According to Schabenberger, not much. nothing has changed much, except for the methods that we use to find insights. “It’s the types of the methods we use [that changed], the size of the data that’s different, and it’s the way we think about data that’s changed,” he said.
While data science tools have come a long way, we should be careful not to assign too much value to the results of the analysis, he said. It’s important to have
“I think we’re losing a little bit,” Schabenberger said. “We’re losing it for thinking and understanding of uncertainty, of confidence. Nobody is talking about precision or standard error anymore. Everybody is just talking about misclassification rates. Those systems are statistically impressive, but they can also be individually highly unreliable.”
Ben Lorica, the chief data scientist at O’Reilly Media, also expressed some skepticism about data being the fourth pillar of the scientific method.
“I would say that the use of data in machine learning will be useful for scientists, but that doesn’t’ remove the need for causal explanations and theory,” Lorica told Datanami in an interview at the recent Strata Data Conference. “It might point you in the right direction, where you should be spending more of your time to find the theoretical foundation…. It can point you. But at the end of the day, it will be just a pointer.

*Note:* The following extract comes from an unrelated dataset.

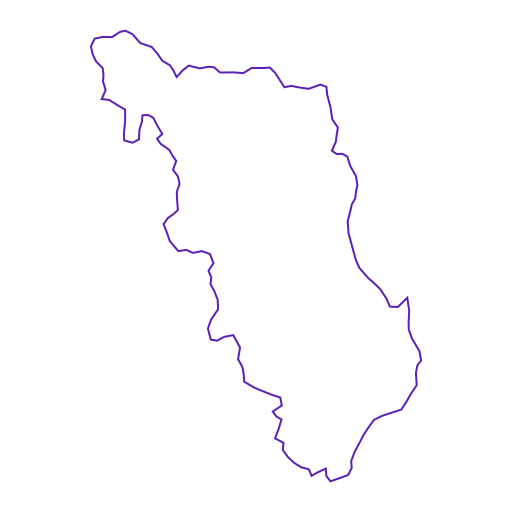 Campina do Monte Alegre, São Paulo, Brazil (Robinson projection)
{"feature_id": "56859067B72444966760519", "entity_name": "Campina do Monte Alegre", "entity_type": "district", "adm_level": 2, "iso_a3": "BRA", "parent_name": "Brazil", "parent_adm1": "São Paulo", "projection": "robinson", "projection_center": [-48.452, -23.612], "detail": "fine", "context": "isolated", "style": "outline", "palette": "violet", "viewbox_px": 512, "rotation_deg": 0, "n_neighbors": 0, "source": "geoboundaries", "source_scale": "gbopen_adm2", "svg_char_len": 2109}
<svg xmlns="http://www.w3.org/2000/svg" viewBox="0 0 512 512"><path d="M101.7,99.1L109.1,99.9L117.9,105.4L125.1,109.6L125.1,122.2L123.9,132.8L124.2,140.4L132.6,142.7L139.0,139.4L139.4,130.1L141.9,121.8L142.5,115.3L148.2,115.0L153.2,117.7L157.9,126.7L162.3,133.9L157.1,138.7L160.6,143.8L169.4,150.0L172.4,155.5L176.2,161.0L173.0,169.8L177.9,176.4L179.6,184.0L176.8,191.9L177.1,200.0L177.9,210.0L173.3,214.2L168.0,217.9L163.6,224.1L167.4,234.0L169.7,240.9L178.3,251.1L186.2,249.9L193.0,252.9L202.0,251.1L210.0,254.1L213.5,263.2L208.5,270.7L211.3,277.5L210.5,284.3L214.1,290.6L217.7,299.8L218.1,309.2L210.9,320.0L207.9,328.6L210.8,339.6L217.0,340.7L224.4,336.8L233.3,335.1L236.8,341.6L240.0,347.5L238.1,359.2L242.4,367.0L243.7,374.3L244.2,381.7L253.7,387.3L260.5,390.3L272.6,395.1L280.3,397.5L281.8,405.5L272.8,411.5L276.4,416.5L281.5,419.4L278.5,429.4L275.0,438.4L283.5,442.8L282.8,450.0L288.3,457.5L294.5,463.1L301.3,467.3L308.9,469.3L311.6,475.8L318.1,472.1L325.8,468.6L326.4,476.1L330.5,481.3L340.5,477.8L348.2,475.0L351.7,467.9L351.2,461.0L354.5,452.2L360.0,441.9L363.2,435.6L368.3,427.7L374.1,419.8L382.2,415.8L392.0,412.6L401.4,409.5L406.5,401.6L411.1,393.5L416.7,385.2L415.9,373.2L417.4,365.3L421.1,360.5L419.5,351.3L411.7,337.9L408.8,329.6L408.6,322.1L409.2,310.8L407.3,297.7L397.9,307.0L389.9,306.6L386.6,298.9L380.4,289.3L373.9,283.0L368.4,278.2L363.2,272.4L359.4,267.9L355.9,260.1L351.1,242.6L348.5,232.9L347.7,221.3L350.3,211.1L351.8,204.4L355.1,198.7L356.0,191.9L357.4,184.9L355.9,176.0L350.3,166.1L347.3,156.5L342.3,153.8L336.6,154.0L331.9,150.7L335.8,142.0L336.7,134.8L337.9,127.6L332.3,119.4L330.5,107.4L327.2,94.7L326.4,86.8L320.4,84.6L308.7,88.8L300.0,87.6L291.5,85.9L284.4,87.2L275.3,73.1L270.0,67.6L262.6,68.0L251.6,68.0L243.4,73.1L233.9,72.4L220.0,72.5L214.1,67.3L208.5,66.7L199.8,68.4L188.7,65.6L182.7,70.4L176.6,77.0L173.6,70.8L170.0,65.3L162.3,60.8L157.7,54.0L151.7,47.0L140.2,43.0L132.4,34.1L125.4,30.7L120.0,31.9L112.1,37.1L103.0,36.9L94.7,38.6L90.9,46.4L92.6,54.2L96.2,61.6L102.6,68.0L103.5,74.5L103.0,81.4L105.6,90.0L101.7,99.1Z" fill="none" stroke="#5b21b6" stroke-width="2"/></svg>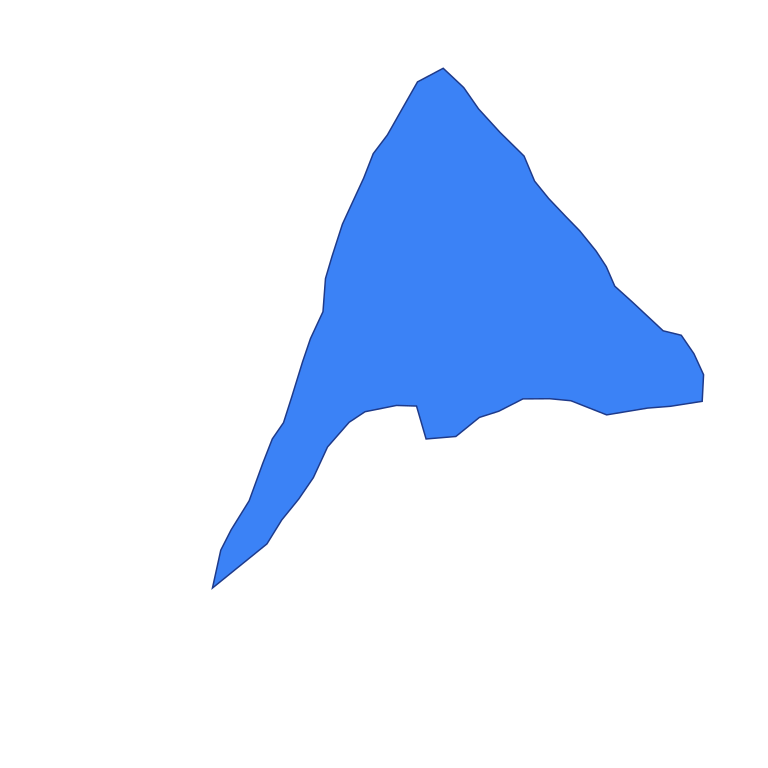 Neta, Cyprus (Robinson projection), rotated 141°
{"feature_id": "46923920B38170479802577", "entity_name": "Neta", "entity_type": "district", "adm_level": 2, "iso_a3": "CYP", "parent_name": "Cyprus", "parent_adm1": "", "projection": "robinson", "projection_center": [34.225, 35.469], "detail": "fine", "context": "isolated", "style": "filled", "palette": "blue", "viewbox_px": 768, "rotation_deg": 141, "n_neighbors": 0, "source": "geoboundaries", "source_scale": "gbopen_adm2", "svg_char_len": 891}
<svg xmlns="http://www.w3.org/2000/svg" viewBox="0 0 768 768"><g transform="rotate(141 384 384)"><path d="M147.6,170.3L129.8,190.1L124.1,212.4L122.3,234.8L133.6,249.7L139.3,290.6L143.1,314.8L137.4,335.3L135.5,353.9L135.5,379.9L137.4,400.4L139.3,424.6L139.3,446.9L131.7,473.0L135.5,506.5L137.4,538.2L135.5,564.2L139.3,592.1L144.8,593.2L167.8,597.7L196.2,586.6L224.7,575.4L247.4,569.8L270.2,556.8L293.0,545.6L315.7,534.4L344.2,515.8L363.1,502.8L385.9,478.6L412.5,465.6L433.3,452.5L463.7,432.1L486.4,417.2L505.4,411.6L528.2,398.6L562.3,378.1L594.5,366.9L615.4,357.6L645.7,333.4L615.4,333.4L575.6,333.4L549.0,342.7L522.5,348.3L497.8,355.7L467.5,370.6L435.2,376.2L416.2,374.4L387.8,359.5L372.6,346.4L385.9,314.8L361.2,298.0L330.9,298.0L311.9,290.6L285.4,285.0L264.5,268.3L249.3,253.4L230.4,219.9L194.3,199.4L175.4,186.4L147.6,170.3Z" fill="#3b82f6" stroke="#1e3a8a" stroke-width="1.5"/></g></svg>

Lorica said deep learning itself “also needs a lot of theoretical work, when and why it works and doesn’t work.” “The heartening thing there are people who are theoretical scientists who are now engaged in machine learning, so they will start telling us the limitations of these approaches.”
There are obviously differences of opinion whether data science is the fourth pillar of the scientific method. But interestingly, there are some folks in the scientific community who question whether there are any more than two.
Back in 2010, following the release of “The Fourth Paradigm,” Moshe Vardi, the editor in chief of Communications of the Associations of Computing Machinery (ACM) magazine penned a letter questioning the idea that data mining is the fourth leg.
“I find myself uncomfortable with science sprouting a new leg every few years,” Vardi wrote. “In fact, I believe that science still has only two legs—theory and experimentation. The ‘four legs’ viewpoint seems to imply the scientific method has changed in a fundamental way. I contend it is not the scientific method that has changed, but rather how it is being carried out.”